#### EXCERPTED RECORDS
○ ○ ○

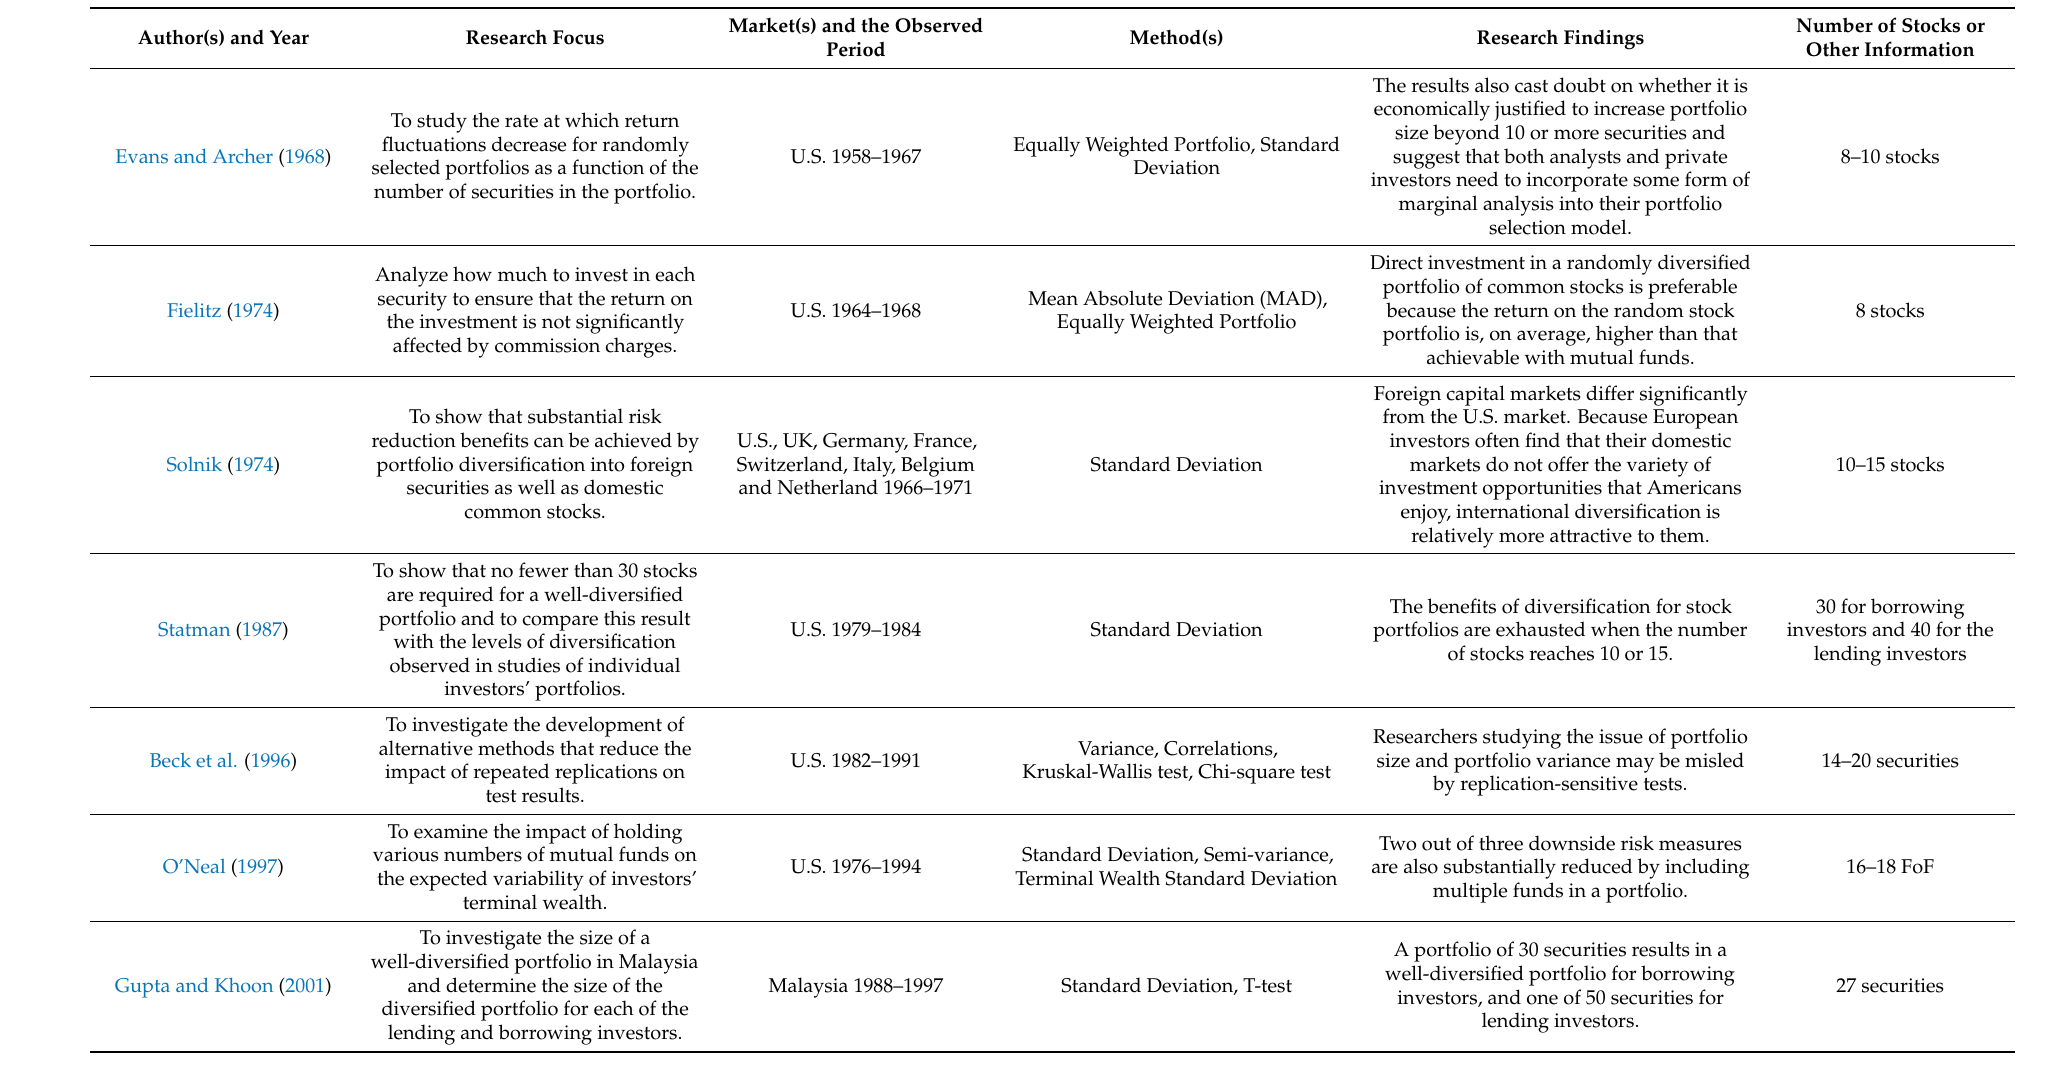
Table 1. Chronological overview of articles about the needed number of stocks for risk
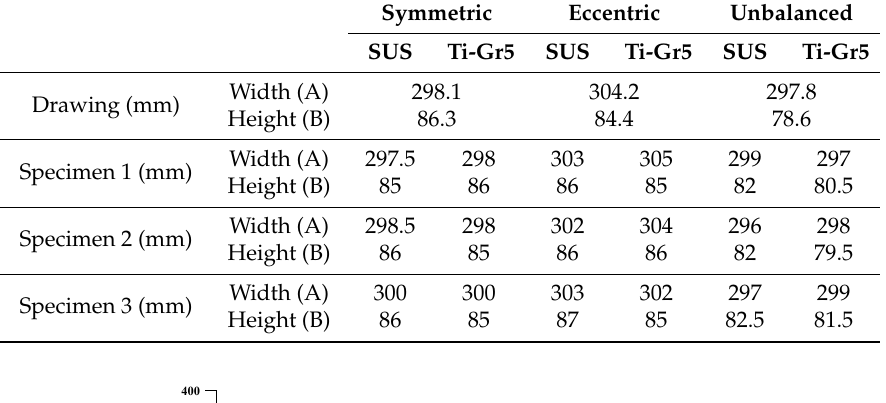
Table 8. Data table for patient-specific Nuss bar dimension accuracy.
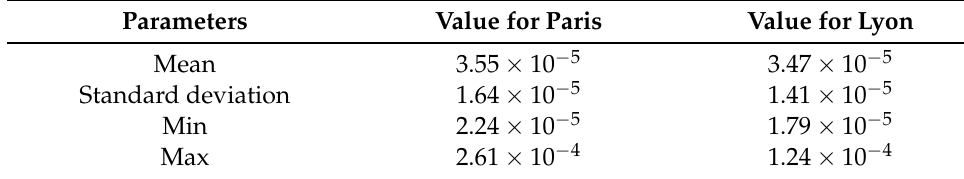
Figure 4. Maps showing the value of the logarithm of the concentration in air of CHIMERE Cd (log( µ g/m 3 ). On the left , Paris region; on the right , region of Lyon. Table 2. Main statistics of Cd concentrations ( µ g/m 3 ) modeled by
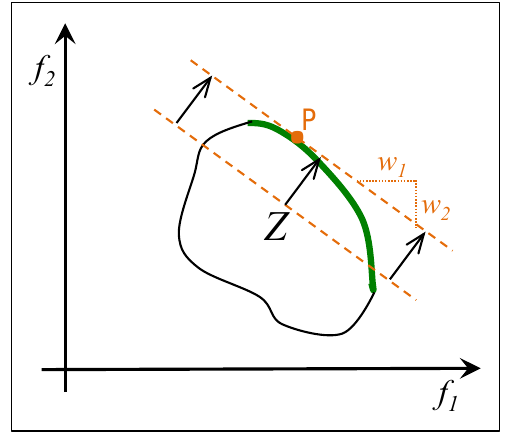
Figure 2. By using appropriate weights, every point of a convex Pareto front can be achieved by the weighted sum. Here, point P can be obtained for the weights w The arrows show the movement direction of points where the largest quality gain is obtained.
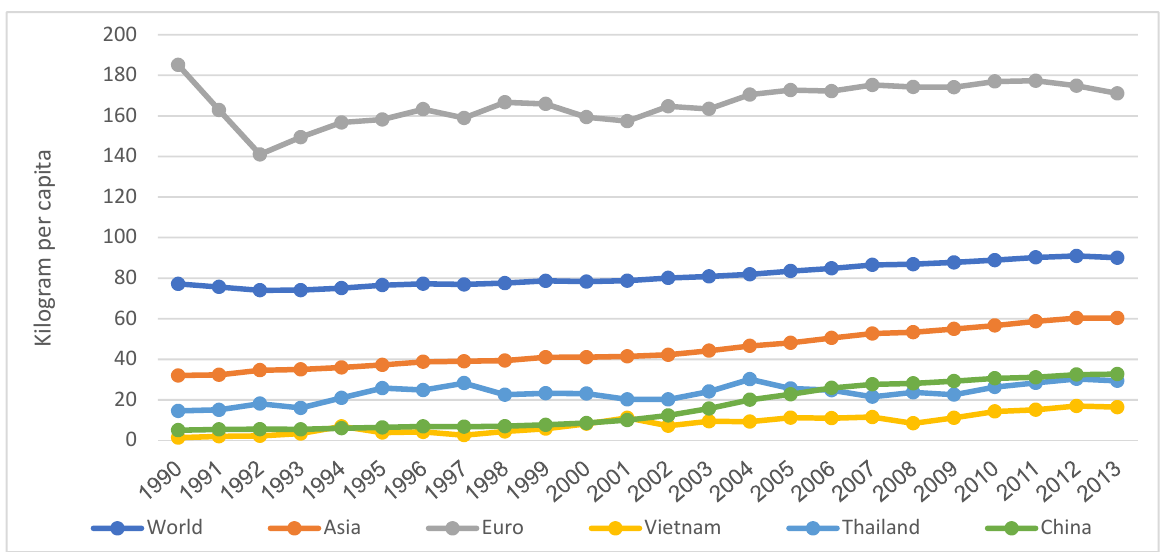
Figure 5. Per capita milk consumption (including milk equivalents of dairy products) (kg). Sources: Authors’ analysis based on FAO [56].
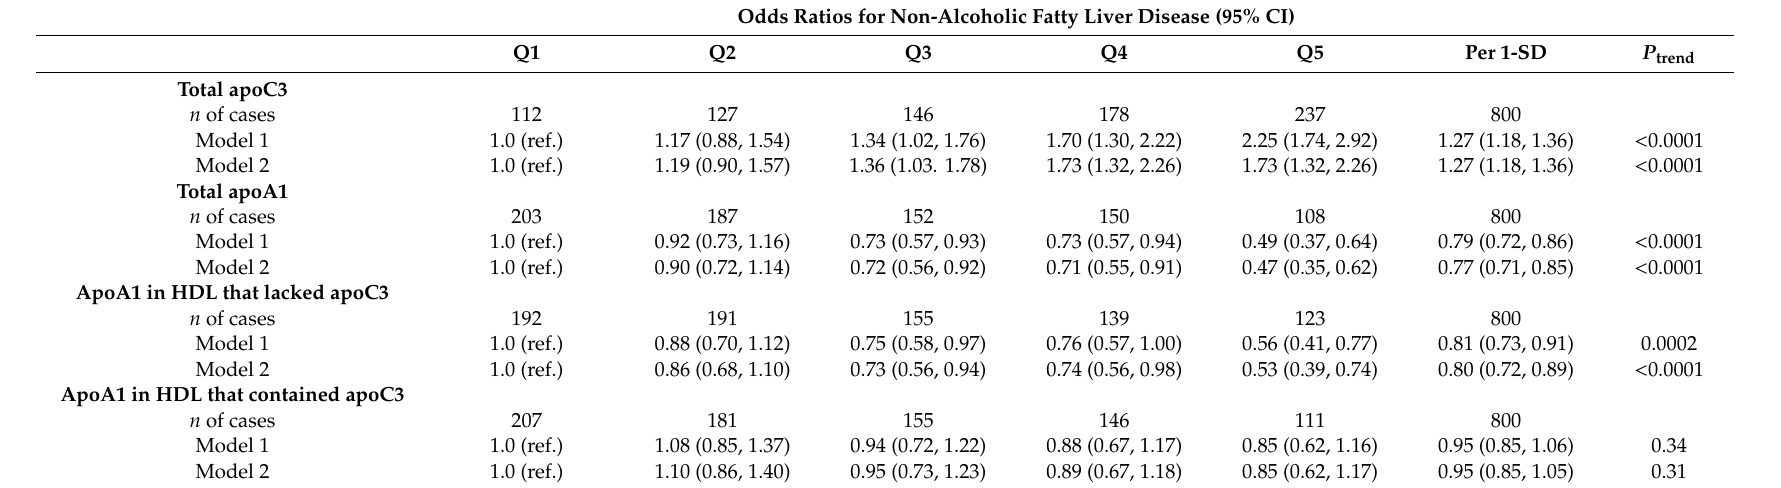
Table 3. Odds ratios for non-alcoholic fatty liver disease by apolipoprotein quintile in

○ ○ ○

#### YOUR TASK
Return each record as written, minus its images.

#### RESPONSE TO THIS EXERCISE
Table 1. Chronological overview of articles about the needed number of stocks for risk
Table 8. Data table for patient-specific Nuss bar dimension accuracy.
Figure 4. Maps showing the value of the logarithm of the concentration in air of CHIMERE Cd (log( µ g/m 3 ). On the left , Paris region; on the right , region of Lyon. Table 2. Main statistics of Cd concentrations ( µ g/m 3 ) modeled by
Figure 2. By using appropriate weights, every point of a convex Pareto front can be achieved by the weighted sum. Here, point P can be obtained for the weights w The arrows show the movement direction of points where the largest quality gain is obtained.
Figure 5. Per capita milk consumption (including milk equivalents of dairy products) (kg). Sources: Authors’ analysis based on FAO [56].
Table 3. Odds ratios for non-alcoholic fatty liver disease by apolipoprotein quintile in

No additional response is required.